Pertama, beberapa jenis di dalam satu spesies memiliki kualitas-kualitas yang dapat

membantu mereka untuk bertahan lebih baik daripada yang lainnya.

Kedua, spesies-spesies yang mampu bertahan akan berkembang biak dan mewariskan kualitas mereka ke generasi berikutnya.

Ketiga, dengan begitu, semakin banyak mahluk hidup dari spesies tersebut yang memiliki kualitas untuk bertahan.

Keempat, kualitas dan karakter dari spesies tersebut berkembang terus untuk

memungkinkannya bertahan hidup.

Empat Bab pertama dari The Origins of Species menunjukkan proses terbentuknya teori tersebut. Ia mulai dengan menyelidiki proses perkembangbiakkan binatang-binatang. Kemudian, ia mengkaitkan analisisnya dengan teori Malthus dengan mengeksplorasi proses mahluk hidup mempertahankan keberadaan mereka. Dari sini, ia kemudian mampu merumuskan teori tentang seleksi alamiah. Darwin menggabungkan analisisnya dengan teori-teori yang sudah berkembang sebelumnya. Bahkan, satu-satunya yang cukup membedakan teori Darwin dengan teori-teori evolusi yang sudah ada sebelumnya adalah kejelasan dan kelugasannya dalam mengajukan argumentasi. Argumentasinya sangat meyakinkan, terutama tentang proses terjadinya evolusi, tidak lagi dibutuhkan seorang Pencipta Agung untuk melaksanakan prosesnya. Teorinya juga menempatkan manusia di dalam satu level dengan spesies lainnya karena manusia juga telah melewati proses seleksi alamiah yang sama.

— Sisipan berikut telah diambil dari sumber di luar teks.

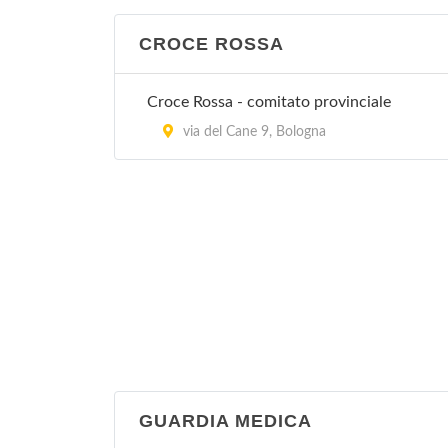
CROCE ROSSA
Croce Rossa - comitato provinciale
via del Cane 9, Bologna
GUARDIA MEDICA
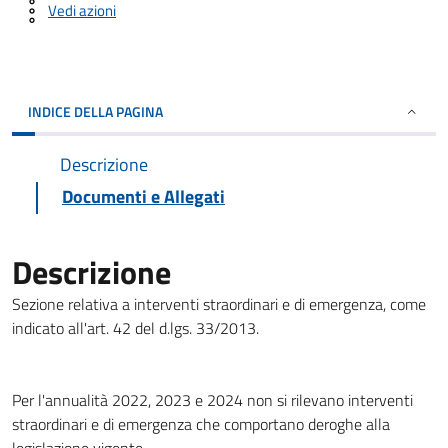
Vedi azioni
INDICE DELLA PAGINA
Descrizione
Documenti e Allegati
Descrizione
Sezione relativa a interventi straordinari e di emergenza, come
indicato all'art. 42 del d.lgs. 33/2013.
Per l'annualità 2022, 2023 e 2024 non si rilevano interventi
straordinari e di emergenza che comportano deroghe alla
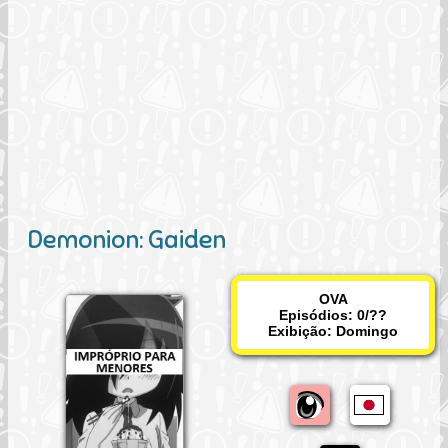
Demonion: Gaiden
OVA
Episódios: 0/??
Exibição:
Domingo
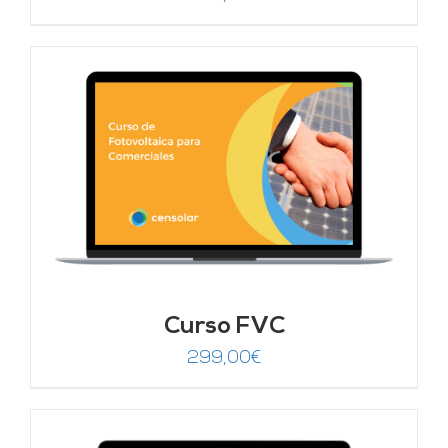
Curso FVC
299,00
€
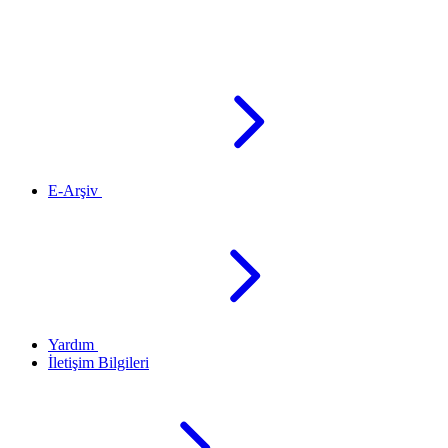
E-Arşiv
Yardım
İletişim Bilgileri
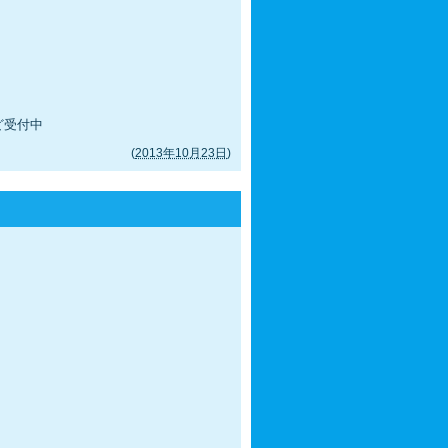
ど受付中
(
2013年10月23日
)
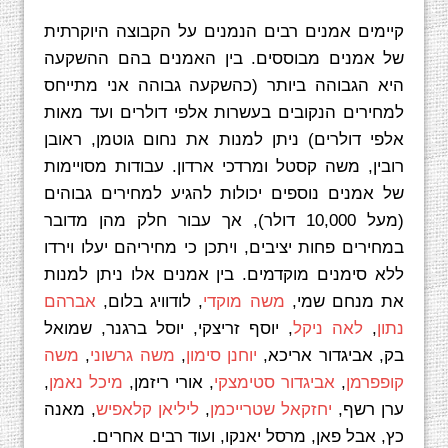
קיימים אמנים רבים הנמנים על הקבוצה היוקרתית
של אמנים מבוססים. בין האמנים בהם ההשקעה
היא הגבוהה ביותר (כהשקעה גבוהה אני מתייחס
למחירים הנקובים בעשרות אלפי דולרים ועד מאות
אלפי דולרים) ניתן למנות את נחום גוטמן, ראובן
רובין, משה קסטל ומרדכי ארדון. עבודות מסויימות
של אמנים נוספים יכולות להגיע למחירים גבוהים
(מעל 10,000 דולר), אך עבור חלק מהן מדובר
במחירים פחות יציבים, ויתכן כי מחיריהם יעלו וירדו
ללא סימנים מוקדמים. בין אמנים אלו ניתן למנות
את מנחם שמי,
משה מוקדי
, לודוויג בלום,
אברהם
נתון
,
לאה ניקל
, יוסף זריצקי, יוסל ברגנר, שמואל
בק, אביגדור אריכא,
יוחנן סימון
,
משה גרשוני
,
משה
קופפרמן
,
אביגדור סטימצקי
, אורי ריזמן,
מיכל נאמן
,
ערן רשף,
יחזקאל שטרייכמן
,
ליליאן קלאפיש
, מאנה
כץ, אבל פאן, מרסל יאנקו, ועוד רבים אחרים.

Ilmu pengetahuan di bidang genetika telah menunjukkan kepada kita bahwa penggabungan kode genetik yang acak dapat juga memberi keuntungan bagi spesies yang bersangkutan. Akan tetapi, pada waktu itu teori evolusi adalah sebuah bangunan teori yang elegan, sederhana, dan sangat mekanistik. Di dalam teori itu, tujuan final, seperti yang dirumuskan Aristoteles tidaklah mendapatkan tempat. Apa yang disebut sebagai tujuan final adalah kebetulan kumulatif belaka. Jelaslah bahwa pada masa itu, apa yang dirumuskan Darwin sangat mengguncang dunia ilmu pengetahuan.

Di buku-buku berikutnya, Darwin mencoba untuk menunjukkan implikasi teorinya bagi manusia secara keseluruhan. Akan tetapi, dari perspektif sejarah ilmu pengetahuan, buku Origins of Species-lah yang menjadi tonggak dan karya yang terpenting.